1.070 is more than 50% higher, but after adding water it's pretty much all the same.

With all grain brewing, getting the right volumes is important, it will take few times to get that more predictable. I think I mentioned before, boil off is more kettle/heat source related than batch size related. IOW, boil off volume with 20 liters can be close to boil off with only 10 liters, which can be close to boil off with a mere 5 liters. Using a boil off percentage is looking at it the wrong way, or inaccurate at best.

Batch sparging:
Grain => add strike water + stir => mash => stir => vorlauf + lauter => add sparge water + stir => vorlauf + lauter. Repeat last 2 steps if splitting sparge into 2.

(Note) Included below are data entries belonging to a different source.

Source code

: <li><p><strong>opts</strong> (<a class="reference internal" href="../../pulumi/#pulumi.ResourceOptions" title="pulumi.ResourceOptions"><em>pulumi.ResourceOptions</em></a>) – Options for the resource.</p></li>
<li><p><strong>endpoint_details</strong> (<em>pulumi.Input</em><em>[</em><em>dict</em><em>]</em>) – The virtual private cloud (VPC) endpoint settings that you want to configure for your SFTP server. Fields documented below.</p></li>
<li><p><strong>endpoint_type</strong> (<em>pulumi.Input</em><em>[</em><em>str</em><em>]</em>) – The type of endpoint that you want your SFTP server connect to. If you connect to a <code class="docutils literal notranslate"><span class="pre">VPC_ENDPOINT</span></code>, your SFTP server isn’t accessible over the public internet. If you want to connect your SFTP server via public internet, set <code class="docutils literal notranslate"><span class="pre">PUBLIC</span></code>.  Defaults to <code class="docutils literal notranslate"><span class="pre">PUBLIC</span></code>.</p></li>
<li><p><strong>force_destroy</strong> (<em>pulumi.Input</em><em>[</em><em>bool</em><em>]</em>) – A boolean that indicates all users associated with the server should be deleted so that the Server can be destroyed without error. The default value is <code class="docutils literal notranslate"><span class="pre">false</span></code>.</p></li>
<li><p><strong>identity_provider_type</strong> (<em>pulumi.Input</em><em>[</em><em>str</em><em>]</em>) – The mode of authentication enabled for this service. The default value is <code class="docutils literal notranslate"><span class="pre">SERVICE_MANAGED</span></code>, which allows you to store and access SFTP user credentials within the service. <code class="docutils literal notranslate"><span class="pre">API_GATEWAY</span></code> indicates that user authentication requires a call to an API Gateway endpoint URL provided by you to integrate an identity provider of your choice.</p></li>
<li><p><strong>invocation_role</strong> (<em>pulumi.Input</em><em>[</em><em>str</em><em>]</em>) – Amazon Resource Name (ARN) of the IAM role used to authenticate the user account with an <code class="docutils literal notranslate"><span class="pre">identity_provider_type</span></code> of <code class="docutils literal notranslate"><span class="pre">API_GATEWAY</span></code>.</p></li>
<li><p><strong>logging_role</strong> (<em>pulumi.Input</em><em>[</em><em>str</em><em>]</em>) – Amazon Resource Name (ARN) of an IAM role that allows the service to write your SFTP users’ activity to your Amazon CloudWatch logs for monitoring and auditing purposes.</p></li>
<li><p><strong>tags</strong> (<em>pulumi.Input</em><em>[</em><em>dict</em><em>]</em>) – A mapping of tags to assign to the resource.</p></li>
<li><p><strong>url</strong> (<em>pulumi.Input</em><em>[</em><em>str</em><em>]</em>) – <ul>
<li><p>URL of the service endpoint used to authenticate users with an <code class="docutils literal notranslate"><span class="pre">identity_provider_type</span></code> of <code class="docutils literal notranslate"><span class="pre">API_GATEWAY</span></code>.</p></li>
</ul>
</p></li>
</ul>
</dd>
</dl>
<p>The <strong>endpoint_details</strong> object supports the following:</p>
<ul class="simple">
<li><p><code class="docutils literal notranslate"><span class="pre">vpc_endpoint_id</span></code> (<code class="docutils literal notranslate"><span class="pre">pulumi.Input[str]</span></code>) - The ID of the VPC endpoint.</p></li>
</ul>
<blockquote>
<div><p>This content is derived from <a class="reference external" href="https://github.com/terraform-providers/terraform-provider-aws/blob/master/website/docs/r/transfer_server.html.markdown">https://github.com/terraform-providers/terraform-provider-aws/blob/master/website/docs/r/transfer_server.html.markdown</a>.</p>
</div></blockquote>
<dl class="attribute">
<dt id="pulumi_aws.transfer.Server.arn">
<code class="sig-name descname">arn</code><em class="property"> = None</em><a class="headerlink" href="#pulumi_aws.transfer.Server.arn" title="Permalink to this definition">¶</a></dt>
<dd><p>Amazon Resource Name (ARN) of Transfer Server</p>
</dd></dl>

You're aiming at getting just the right pre-boil volume and gravity. Then after boiling off a known amount, will yield your target post boil volume at the desired gravity. No top up water should be needed. If you get all those within 10% you're doing well.
 
I waited 3 days, gravity reading hadn't changed so chose to bottle. Bottling was far from great, I didn't fully test all the equipment with water before using, so my bad and further lessons learnt...

Ended up with around 6 litres of beer, which means I had around 7 when taking into account the crap at the bottom you need to leave. I wrote earlier that I had messed up water amounts... but I guess this also illustrated another reason to do 20L rather than 10L brews, the amount you lose at the bottom of the fermenter is probably not double for 20L, so you probably get a higher ratio of usable beer.

Anyway, lessons learnt, lessons learnt... hoping the beer is drinkable, at whatever mystery ABV it is (somewhere between 2.6 and 5 ;)), and I'll aim to improve on my next brew.

Appreciate once again the help from everyone.